Working within the legal guidelines laid out by the country’s government and adhering to social distancing in public spaces, two or three people from their team would go into restaurants, supermarkets and other open businesses to minister to the people there: Arabs, non-Arabs, Christians, non-Christians, Buddhists and Hindus. “It didn’t matter,” DJ said. “We would tell people that ‘we are here to take away your fear. So how can we pray for you? How can we bless you?’”
The responses they’ve received have proven the effectiveness of their ministry. “Every week at least one person breaks out in tears, saying: ‘Thank you so much, you have no idea how much it meant to me that you came here today, that you prayed with me today, that you shared with me today, that you cared about my family, that you listened to me.’ That alone has made it worth it,” DJ said.

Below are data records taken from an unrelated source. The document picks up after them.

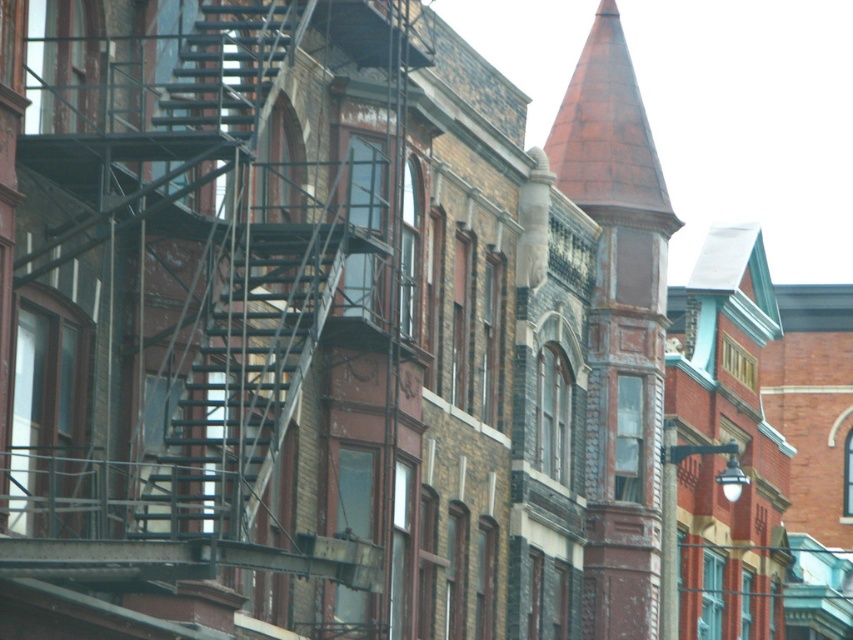
Does point (10, 589) come closer to viewer compared to point (599, 464)?

Yes, it is in front of point (599, 464).

Does metallic fire escape at left appear on the left side of rusty metal spire at center?

Correct, you'll find metallic fire escape at left to the left of rusty metal spire at center.

Between point (355, 262) and point (651, 330), which one is positioned behind?

The point (651, 330) is behind.

Identify the location of metallic fire escape at left. (200, 308).

Can you confirm if metallic fire escape at left is smaller than metallic fire escape at center?

Actually, metallic fire escape at left might be larger than metallic fire escape at center.

Is metallic fire escape at left shorter than metallic fire escape at center?

No.

Is point (395, 410) positioned after point (271, 243)?

Yes, point (395, 410) is farther from viewer.

Where is `metallic fire escape at left`? metallic fire escape at left is located at coordinates (200, 308).

Does rusty metal spire at center come behind metallic fire escape at center?

Yes, it is.

Is point (621, 218) positioned in front of point (283, 332)?

No, it is not.

Is point (639, 380) closer to viewer compared to point (224, 378)?

No, it is not.

The width and height of the screenshot is (853, 640). I want to click on rusty metal spire at center, so point(618,328).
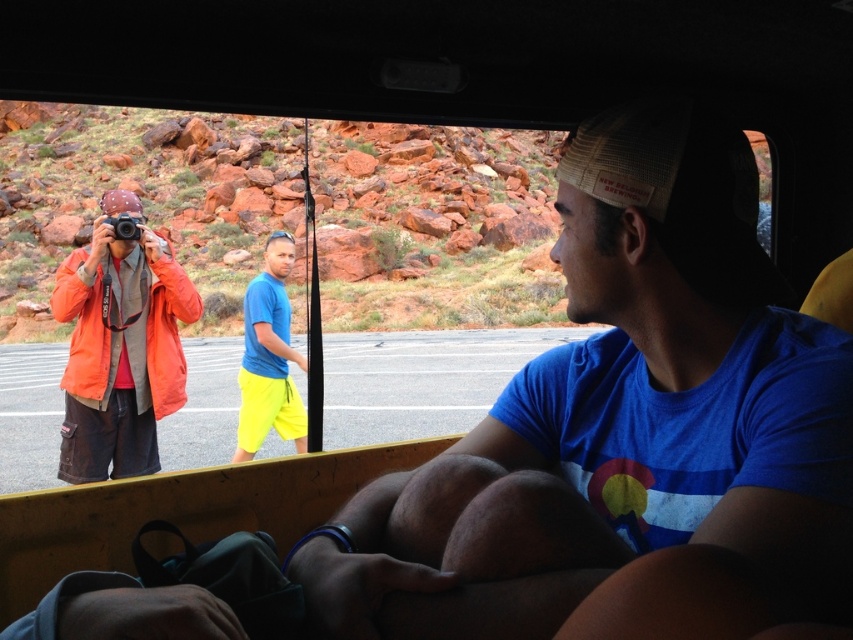
What is the location of the point with coordinates [120,346] in relation to the objects in the scene?

The point with coordinates [120,346] is located on the orange fabric jacket at left.

You are a passenger in the vehicle looking out the rear window. You notice the orange fabric jacket at left and the neon yellow shorts at center. Which object is positioned higher in the scene?

The orange fabric jacket at left is positioned higher than the neon yellow shorts at center in the scene.

You are a passenger in the vehicle looking out the rear window. You see the orange fabric jacket at left and the neon yellow shorts at center. Which object is positioned farther to the left?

Although the couple moved to the Middle East with the mission of learning Arabic and reaching out to national Arab Muslims, that focus has shifted in this season. “All our local friends are hunkered down. Our ability to touch locals right now is almost zero. They are so careful in public right now,” DJ explained.
But the majority of the country’s population—the migrant workers who run the restaurants, petrol stations and other places still operating amidst the pandemic—have been wide open to receive prayer.
“I can’t tell you how many times, when I start to pray in Arabic for an Egyptian Muslim, asking God to take away their fear, to protect their jobs, to protect their families, to crush coronavirus, how many Muslims are sitting there in Arabic saying: ‘Ameen ya rab; ameen ya rab’ (‘Amen, Lord; Amen, Lord’), agreeing with me as I’m praying in Jesus’ name for them,” DJ shared.
While walking on a path one day, Christine prayed God would show her who to talk to. She met an Indonesian Muslim woman and told her that they were looking to bless people struggling with fear and replace it with the peace of Jesus. “She was so touched that she wanted to know more about Jesus and following Him,” Christine recounted.
“This has been the greatest season of ministry in our lives. I think it’s been the greatest season of renewal spiritually in my own life,” DJ said. “I see that God has been moving in the lives of Muslims, and I think we are going to see the greatest harvest that we’ve ever seen on the other side of this.”